:: What is being asked ::
Reproduce every line of the records word for word, omitting the pictures.

[Given information]

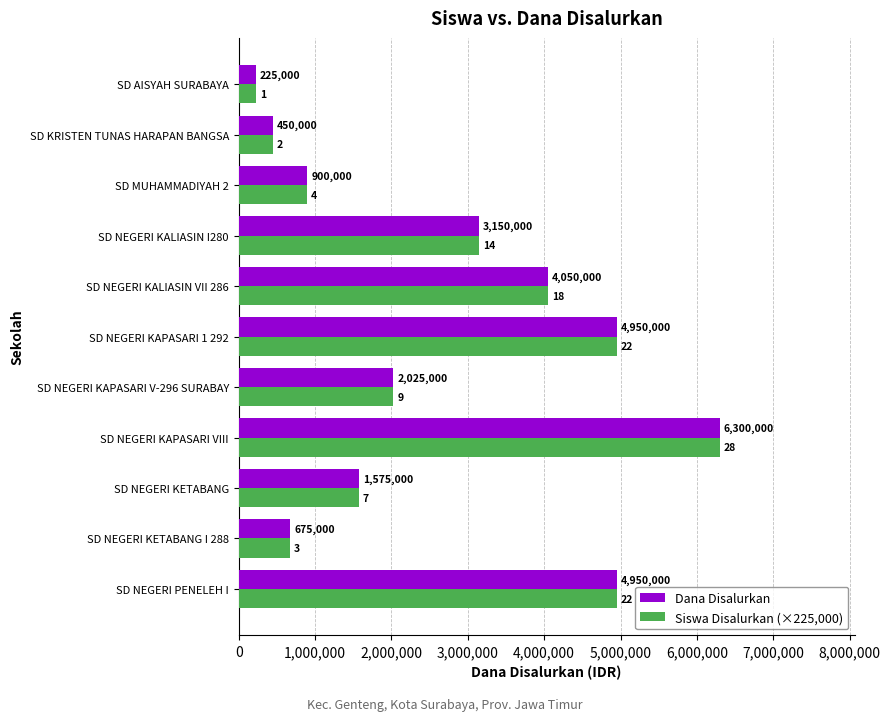

At which label is Dana Disalurkan closest to 3262500?

SD NEGERI KALIASIN I280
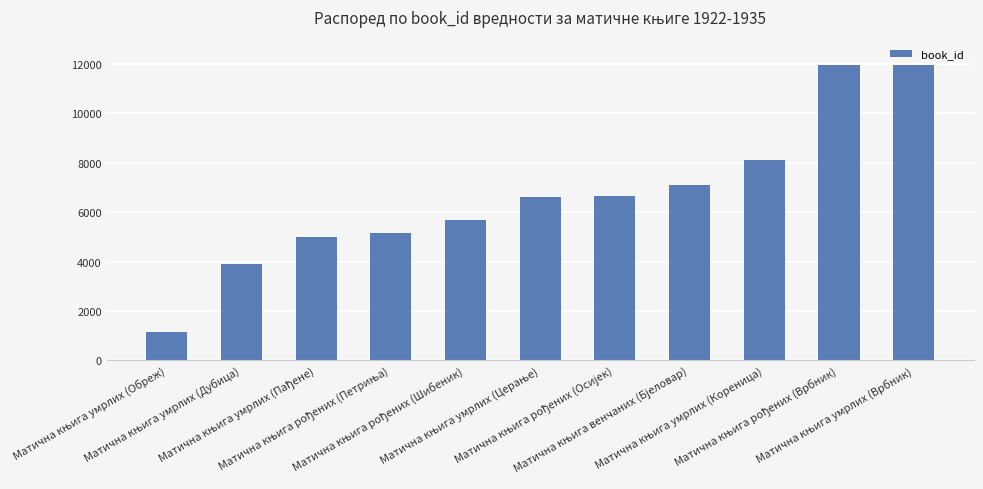

What is the difference between the maximum and minimum values?

10823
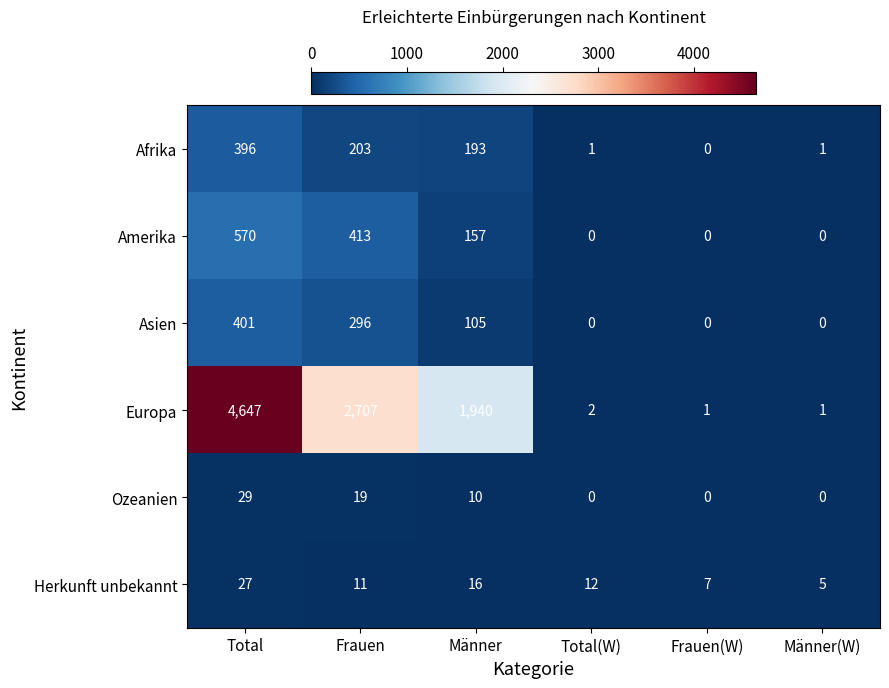

What is the total value across all series at Total(W)?

15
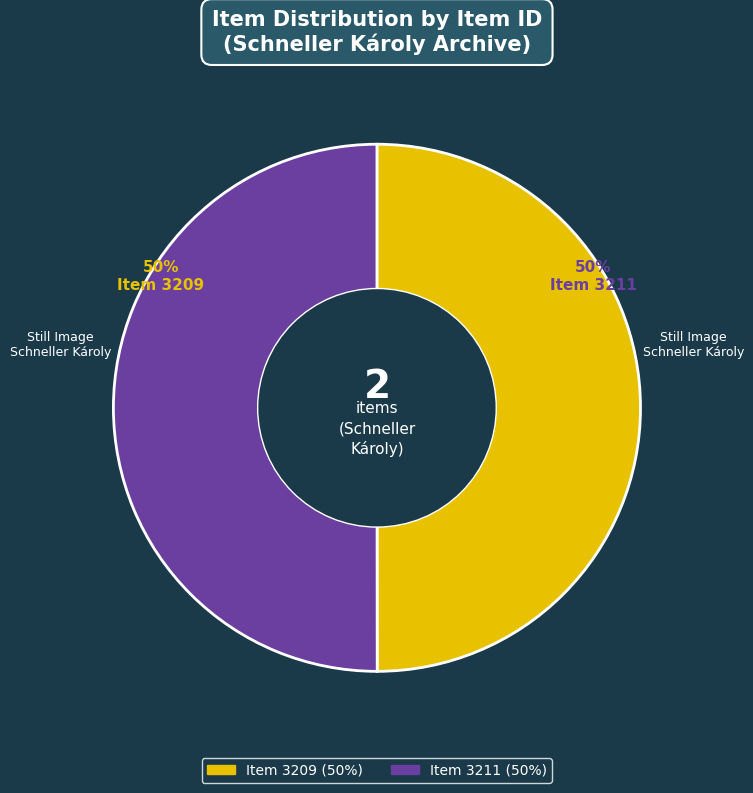

Is it true that Item 3209 (50%) is 42% of the pie?

False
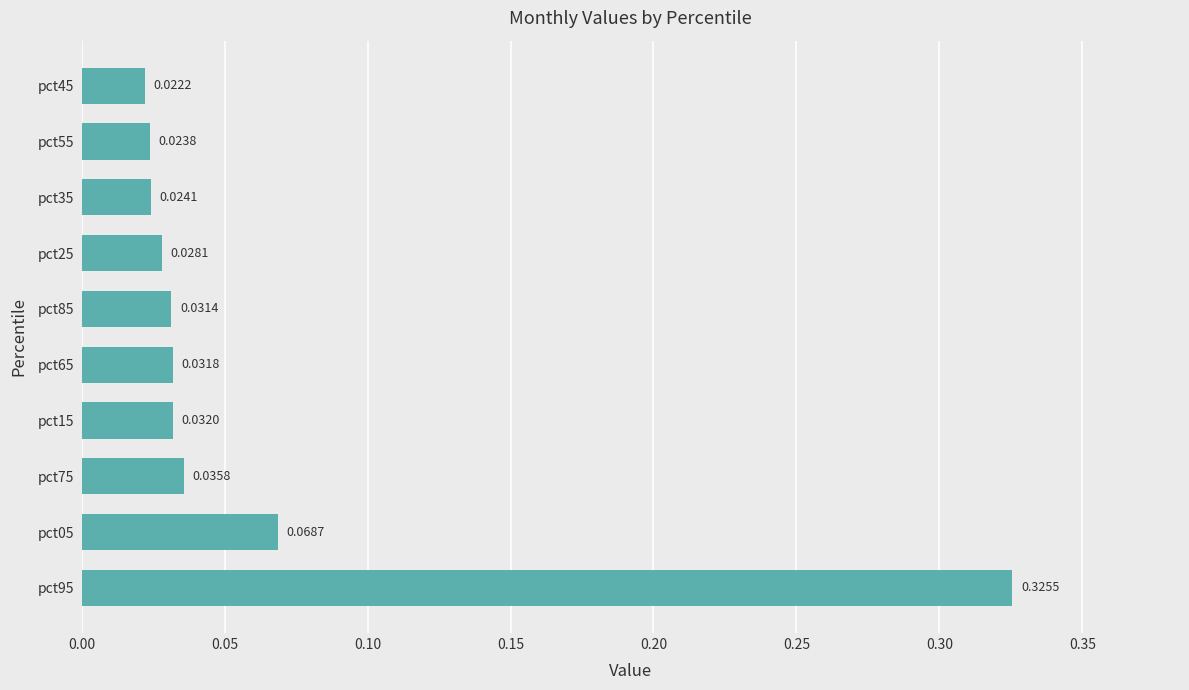

Rank the categories by value from highest to lowest.

pct95, pct05, pct75, pct15, pct65, pct85, pct25, pct35, pct55, pct45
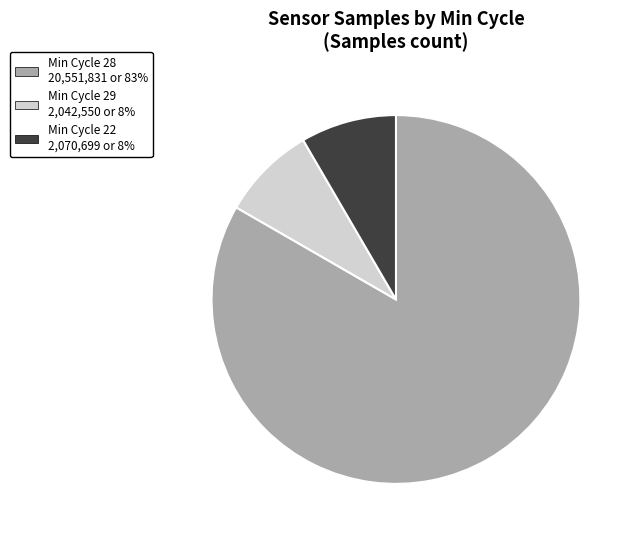

Does any single category account for the majority?

Yes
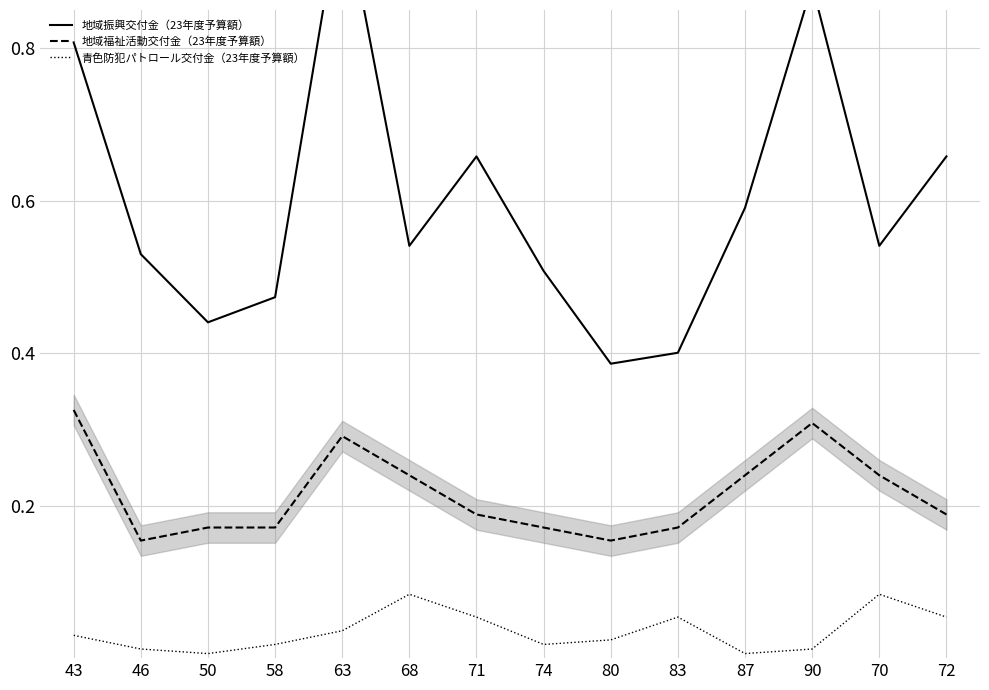

What is the difference between the highest and lowest values at 50?

0.4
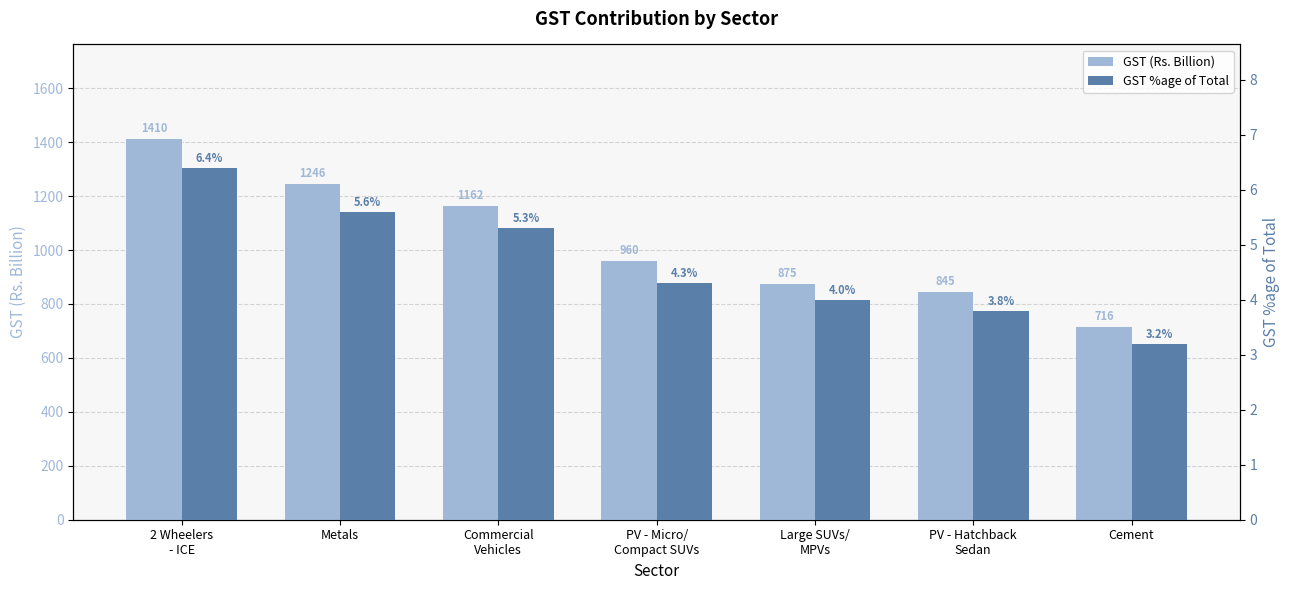

Rank the series at Cement from highest to lowest value.

GST (Rs. Billion), GST %age of Total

[/Given information]

:: Response ::
At which label is Dana Disalurkan closest to 3262500?

SD NEGERI KALIASIN I280

What is the difference between the maximum and minimum values?

10823

What is the total value across all series at Total(W)?

15

Is it true that Item 3209 (50%) is 42% of the pie?

False

Rank the categories by value from highest to lowest.

pct95, pct05, pct75, pct15, pct65, pct85, pct25, pct35, pct55, pct45

Does any single category account for the majority?

Yes

What is the difference between the highest and lowest values at 50?

0.4

Rank the series at Cement from highest to lowest value.

GST (Rs. Billion), GST %age of Total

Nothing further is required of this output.